Monday, January 25, 2010

WHYs

When I talk about the things I went through while in my abusive relationship with people in my life now I find myself still trying to justify why. Why I stayed, why I didn't leave, why I kept going back, why I didn't tell anybody. Sure most of the questions are by people who have no experience with domestic violence, but none the less these questions are still hard to answer to this day. It all goes back to the fact that the victim feels like it was us that did something wrong, that we are getting punished for his actions even after were out. I think that is why a lot of people choose not to talk about it. They choose to hide it away like a deep dark secret that you just don't talk about. Then there are people like me who talk about it maybe way to much for some people's liking. I know that it may seem that I'm proud of what I went through but I don't know if proud is the right word. It's more that I'm proud of who I am today and where I am in my life. I understand why it's hard for people to understand they WHYs of why victims stay. I'm not quite sure that I understand them but then it's easier for me to say that now that I'm out. I currently have friends that are in abusive relationships and it's hard for me to wrap my mind around why they stay.

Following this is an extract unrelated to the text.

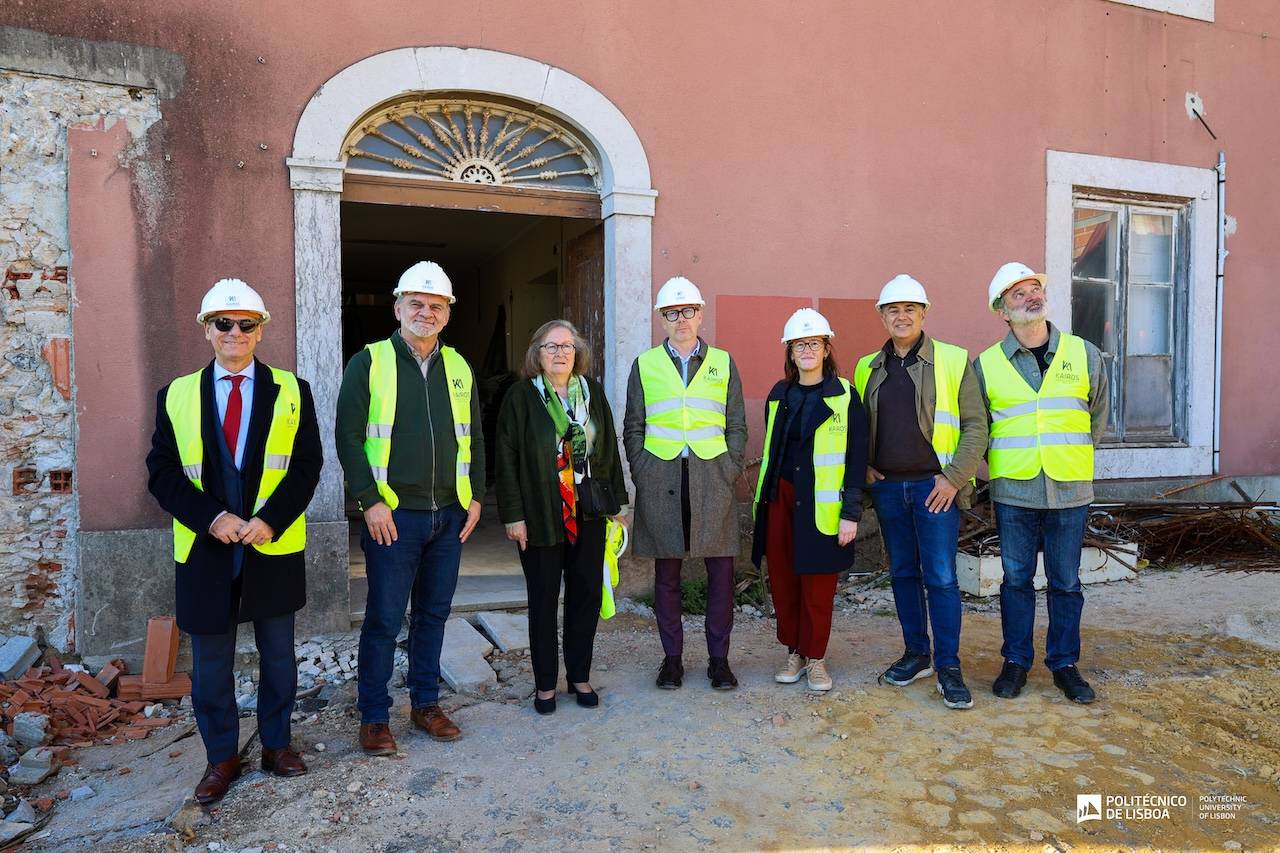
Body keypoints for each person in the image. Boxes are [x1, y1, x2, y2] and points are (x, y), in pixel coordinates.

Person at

I know how hypocritical that sounds of me. Me the girl that went back more times then I can even count on two hands. The girl that explained away all his behaviors and bruises to family and friends. I am the girl who stayed.......stayed for way to many years. I have to allow myself to go back to the person I was while I was i it to understand why they are staying. When she talks I realize those are his words and not hers. He is in control of everything she does and I have to understand and continue to be there for her no matter what. If you were to read any article on domestic violence they will list all the reasons that women stay or go back. Tear away the layers of the WHYs and what it comes down to is that we just want what everyone else wants. We want to be happy. We want a family, we don't wanna be wrong about him, we don't want to be alone and we believe that our love can change him. We don't go back because of the wrong that's within us but the good.
William tore down myself esteem. He constantly reminded me that I was a bad mother and no man would ever want someone with three kids. He controlled EVERYTHING from when I slept to when we ate. I finally realized that if I left nothing would be any different except that I would now be in control of my life. I was already broke and raising three kids on my own.
People who are not in abusive relationship will never be able to fully understand the reason's why I now know that. I often compare it to a drug addict. Our abusers are our drug and they have a hold over us that is just hard to explain. Even to this day I'm afraid to have contact with my ex. Im not afraid of what he might do to me physically but just like an addict he will always have a pull over me. As time goes by I fell stronger and strong and I can tell you "I will never go back to him!" However I don't want to risk it at all. I'm safer just being away.